Sanitization

Overview

When services process user-generated content, protecting personally identifiable information (PII) is both a legal requirement and a trust imperative. Regulations like GDPR, CCPA, and HIPAA mandate careful handling of personal data, while users expect their private information won’t be exposed to support staff, analysts, or third parties unnecessarily.

Text anonymization—detecting and masking sensitive details like names, emails, and phone numbers—enables legitimate use cases such as logging, analytics, and model training while minimizing privacy risks. It reduces the attack surface in case of breaches and demonstrates a privacy-respecting approach to data handling.

Akka supports this through service-wide sanitization.

The sanitization disabled by default and can be selectively enabled through configuration.

When enabled, sanitization is automatically applied to text that:

written to logs
passed to agent models from agent requests
passed to agent models from local tool or MCP tool output

Text matched by a sanitizer is replaced by a mask of * containing the same number of characters as the original matched string.

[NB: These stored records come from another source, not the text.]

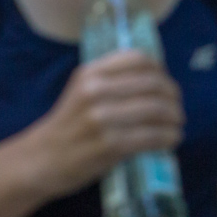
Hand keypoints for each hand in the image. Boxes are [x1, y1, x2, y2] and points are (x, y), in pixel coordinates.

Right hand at [22, 50, 183, 198]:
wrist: (42, 158)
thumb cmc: (68, 125)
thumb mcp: (81, 91)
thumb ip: (111, 81)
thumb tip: (158, 78)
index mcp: (88, 73)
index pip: (139, 59)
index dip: (160, 71)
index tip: (163, 85)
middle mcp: (94, 91)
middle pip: (154, 84)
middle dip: (173, 98)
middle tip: (174, 109)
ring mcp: (102, 118)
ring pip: (158, 110)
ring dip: (175, 119)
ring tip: (174, 126)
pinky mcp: (111, 144)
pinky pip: (154, 136)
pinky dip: (169, 138)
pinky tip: (168, 140)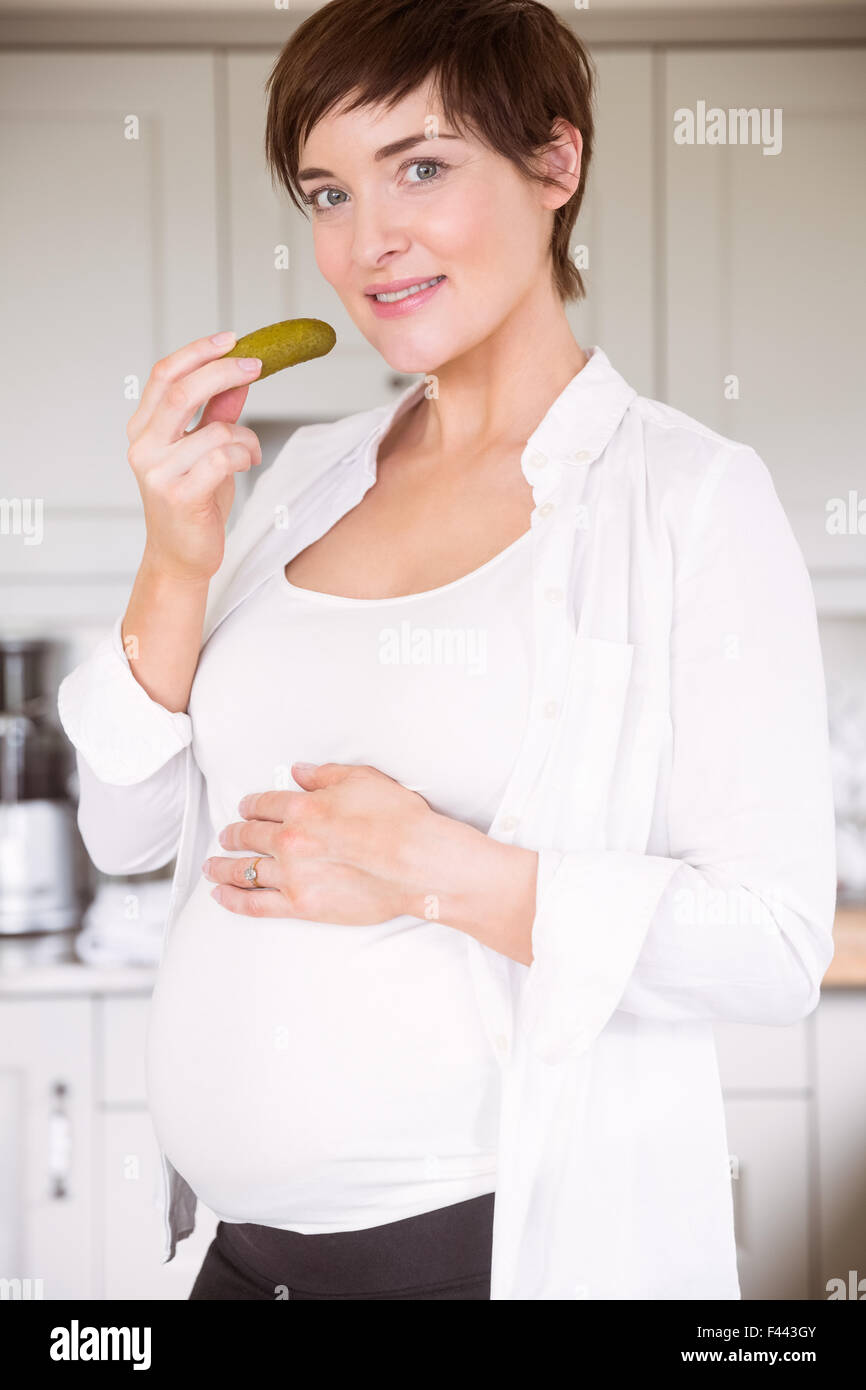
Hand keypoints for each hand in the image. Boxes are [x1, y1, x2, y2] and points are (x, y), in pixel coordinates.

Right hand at [125, 330, 263, 583]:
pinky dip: (244, 455)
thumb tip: (239, 376)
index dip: (198, 351)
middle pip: (180, 390)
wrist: (182, 556)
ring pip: (214, 430)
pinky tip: (246, 464)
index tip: (231, 338)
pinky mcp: (179, 495)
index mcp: (143, 430)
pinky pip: (223, 458)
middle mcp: (143, 447)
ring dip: (245, 436)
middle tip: (257, 365)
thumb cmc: (194, 502)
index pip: (163, 375)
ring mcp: (157, 473)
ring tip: (250, 452)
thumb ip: (217, 414)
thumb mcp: (205, 450)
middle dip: (223, 371)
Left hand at [203, 759, 539, 962]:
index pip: (264, 804)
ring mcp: (292, 875)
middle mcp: (290, 840)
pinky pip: (255, 904)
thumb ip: (325, 775)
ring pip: (244, 870)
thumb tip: (299, 772)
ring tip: (212, 866)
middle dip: (233, 834)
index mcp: (302, 807)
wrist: (417, 863)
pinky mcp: (300, 905)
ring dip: (224, 866)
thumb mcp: (363, 779)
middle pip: (249, 835)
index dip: (251, 805)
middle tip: (225, 836)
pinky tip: (220, 894)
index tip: (245, 808)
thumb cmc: (398, 819)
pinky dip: (233, 899)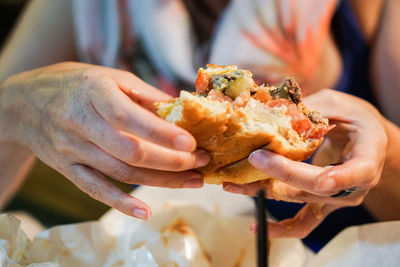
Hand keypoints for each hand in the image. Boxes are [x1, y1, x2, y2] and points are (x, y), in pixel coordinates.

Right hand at [0, 62, 208, 218]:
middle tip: (202, 163)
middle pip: (131, 151)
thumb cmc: (75, 84)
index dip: (162, 134)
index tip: (192, 143)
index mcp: (94, 93)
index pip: (130, 118)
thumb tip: (182, 108)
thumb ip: (145, 94)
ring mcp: (71, 149)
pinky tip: (145, 211)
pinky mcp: (67, 168)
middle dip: (171, 161)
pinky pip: (95, 189)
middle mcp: (80, 123)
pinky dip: (120, 203)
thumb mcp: (109, 76)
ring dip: (160, 181)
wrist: (23, 103)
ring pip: (120, 173)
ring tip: (192, 181)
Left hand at [223, 89, 386, 237]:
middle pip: (313, 188)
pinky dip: (280, 228)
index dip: (333, 177)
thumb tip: (272, 111)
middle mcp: (353, 186)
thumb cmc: (356, 120)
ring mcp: (336, 200)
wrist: (369, 143)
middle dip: (280, 173)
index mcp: (367, 157)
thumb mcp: (338, 105)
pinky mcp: (321, 206)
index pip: (353, 172)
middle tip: (253, 158)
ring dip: (264, 192)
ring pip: (298, 201)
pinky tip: (257, 226)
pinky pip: (302, 224)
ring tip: (234, 185)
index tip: (312, 176)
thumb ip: (310, 111)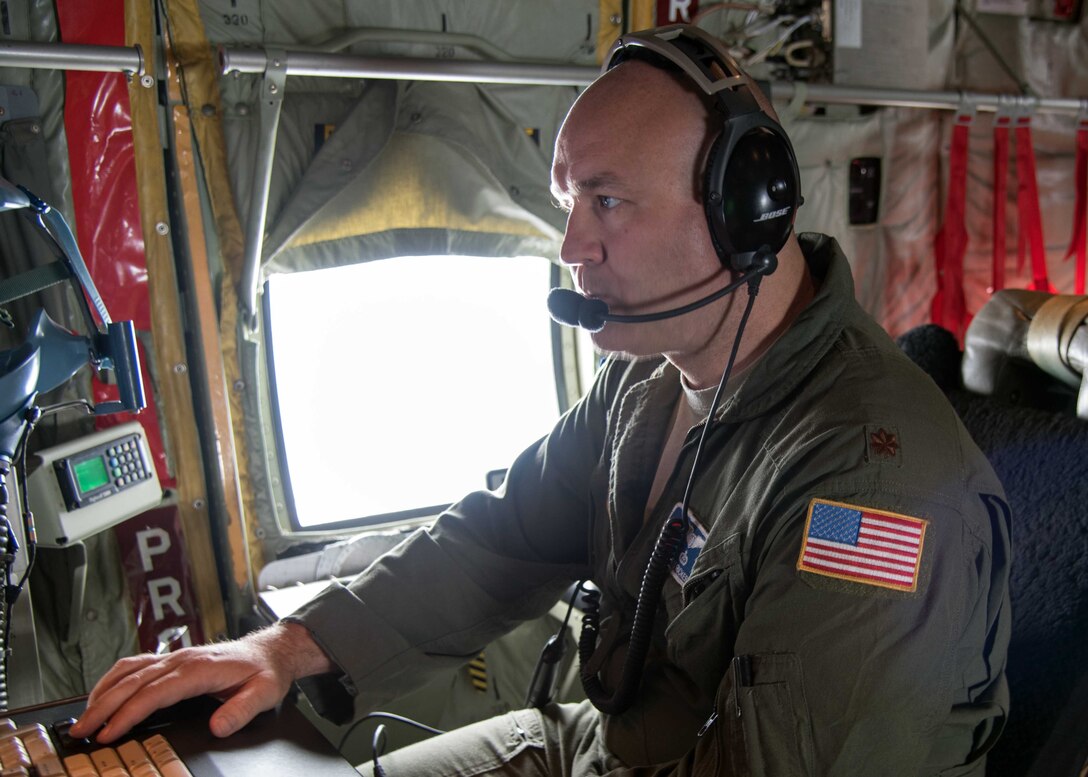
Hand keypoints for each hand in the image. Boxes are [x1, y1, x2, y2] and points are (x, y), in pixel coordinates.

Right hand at [70, 621, 333, 743]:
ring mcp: (176, 657)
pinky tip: (102, 693)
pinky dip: (114, 679)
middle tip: (82, 731)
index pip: (155, 692)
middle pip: (134, 683)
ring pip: (130, 671)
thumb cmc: (265, 672)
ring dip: (103, 692)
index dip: (129, 713)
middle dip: (104, 707)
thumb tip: (218, 726)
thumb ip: (241, 711)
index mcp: (200, 669)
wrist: (270, 651)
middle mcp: (183, 659)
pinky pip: (136, 664)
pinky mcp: (173, 659)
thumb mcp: (264, 694)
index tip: (109, 733)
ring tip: (84, 716)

For example, with a credit card sanitizer enabled, the following text:

I'm having problems using my credit card 5204 46025 0000 006

Will be masked to:

I'm having problems using my credit card *******************

Before being written in logs or passed to agent models.

Ad hoc sanitization

Sanitization can also be programmatically applied to text in any component where it makes sense for a specific business case, for example before sending some text to a third party API or before writing a text in the state of an entity. This is done by injecting a akka.javasdk.Sanitizer in the component constructor and then using akka.javasdk.Sanitizer#sanitize on the text.

Sanitizer types

There are two types of sanitizers available, it is possible combine predefined and custom sanitizers in the same service:

Predefined

A small set of common sanitizers is built into the Akka runtime and are enabled by name in config:

Name Description

Name	Description
`EMAIL`	email addresses
`PHONE`	International and national phone numbers
`CREDIT_CARD`	VISA, Mastercard, American Express, Diners, Discover, JCB, and generic credit card numbers
`IBAN`	international bank account numbers
`IP_ADDRESS`	ipv4 and ipv6 network addresses

EMAIL

email addresses

PHONE

International and national phone numbers

CREDIT_CARD

VISA, Mastercard, American Express, Diners, Discover, JCB, and generic credit card numbers

IBAN

international bank account numbers

IP_ADDRESS

ipv4 and ipv6 network addresses

One or more of these are enabled in the service application.conf file like this:

akka.javasdk.sanitization {
  predefined-sanitizers = ["IBAN", "CREDIT_CARD"]
}

Custom

In many cases more application and business domain specific sanitizers are useful. Custom sanitizers allows defining regular expressions that define character sequences that should be masked.

Custom, application specific sanitizers can be defined by adding a config block akka.javasdk.sanitization.regex-sanitizers with a name for each custom sanitizer followed by a config block with a single pattern key that has a value that is a valid Java regular expression that matches the type of text that should be masked.

This example masks an hypothetical customer id in the form S0123456789:

akka.javasdk.sanitization.regex-sanitizers = {
  "CUSTOMER_IDS" = { pattern = "S\\d{10}" }
}

This would lead to texts like:

Customer S0847362951 reported an issue with their order

Being masked to:

Customer *********** reported an issue with their order

Before being written in logs or passed to agent models.

Performance considerations

Sanitization is applied to every log entry. In high-throughput applications, numerous sanitization rules or complex regular expressions may impact performance. Consider monitoring application performance and optimizing regex patterns if necessary.

Testing sanitization

In tests the sanitizer can be directly accessed from getSanitizer method in TestKit or TestKitSupport to assert that expected texts are masked given the service sanitizer configuration.